The Twin Tracks of Theology & Dialogue
SCM Press, London, 2001, £14.95
(price at publication of review)
Reviewed May 2002; © Copyright, The Society of Saint Francis, 2002
Alan Race is known in interfaith circles as the author who first described the exclusivist, inclusivist and pluralist attitudes towards other religions, roughly speaking the closed, partially open and fully open approaches to other faiths as sources of truth and salvation. This book is another essay in identification, this time of the divergent tendencies between reflection on inter-religious relationships that arises within theological thinking, and reflection that arises from actual meeting in dialogue. Race points out that these two tracks, as he calls them, of interfaith encounters do not necessarily lie in the same direction, because theological reflection tends to promote one religion (my own) above others, while dialogical reflection can extend the same validity to all religious experiences. This book is an exploration of ways towards a resolution.

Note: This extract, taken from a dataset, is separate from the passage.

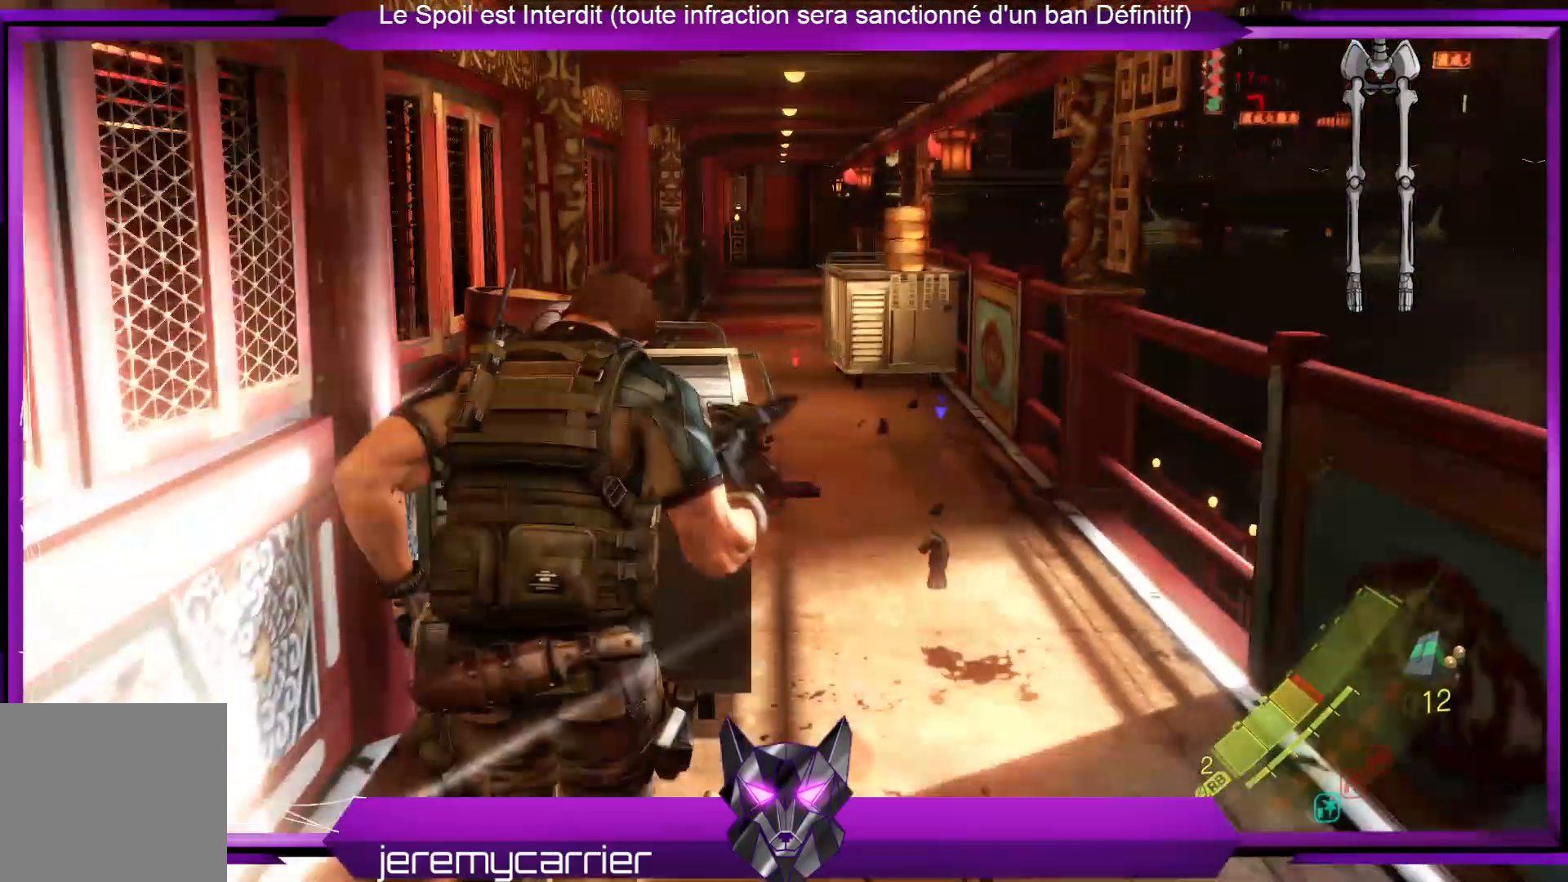
{"buttons": [], "left_stick": "up", "right_stick": "center", "events": [[367, "right_stick", "down-left"], [467, "left_stick", "up"], [501, "right_stick", "center"]]}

Race begins with the theological track. In this part of the book he seeks to remove obstacles towards a theological recognition that all faiths are valid and equal. He first sets out and defends his exclusivist, inclusivist and pluralist alternatives, and proposes that the only credible and practicable way forward is through the pluralism. Then secondly he argues that Christian thinking about other faiths must free itself from what he calls the Jewish-Christian filter that imposes upon all interfaith relationships the replacement relationship traditionally thought to exist between Christianity and its mother faith. And thirdly he confronts the challenge that is posed by Christian beliefs in the unique status of Jesus, and insists that it is in Christís message rather than in his divine-human nature that his essential importance is to be seen.
In the second part of the book, Race turns to the insights that have been offered by reflection arising from dialogue. He examines what dialogue is thought to be and to involve, and then argues that real encounter in dialogue is only possible for those who surrender presuppositions about their own religion and adopt a thorough-going pluralist attitude. He moves on to examine the fruits of cooperation on ethical rather than theological issues, and finally tests the possibilities of mutual recognition through mystical insights.
Race makes it clear from the start that for him pluralism is the only justifiable theological position and practicable attitude, and in the conclusion he restates this with uncompromising directness. Readers who do not entirely agree may feel that from time to time he does not give other outlooks a full say, and that some of his rejoinders against opposing views are too dismissive. But there is much here to inform and invigorate anyone who wishes to think seriously about relations between the faiths, and few these days can ignore such a pressing necessity.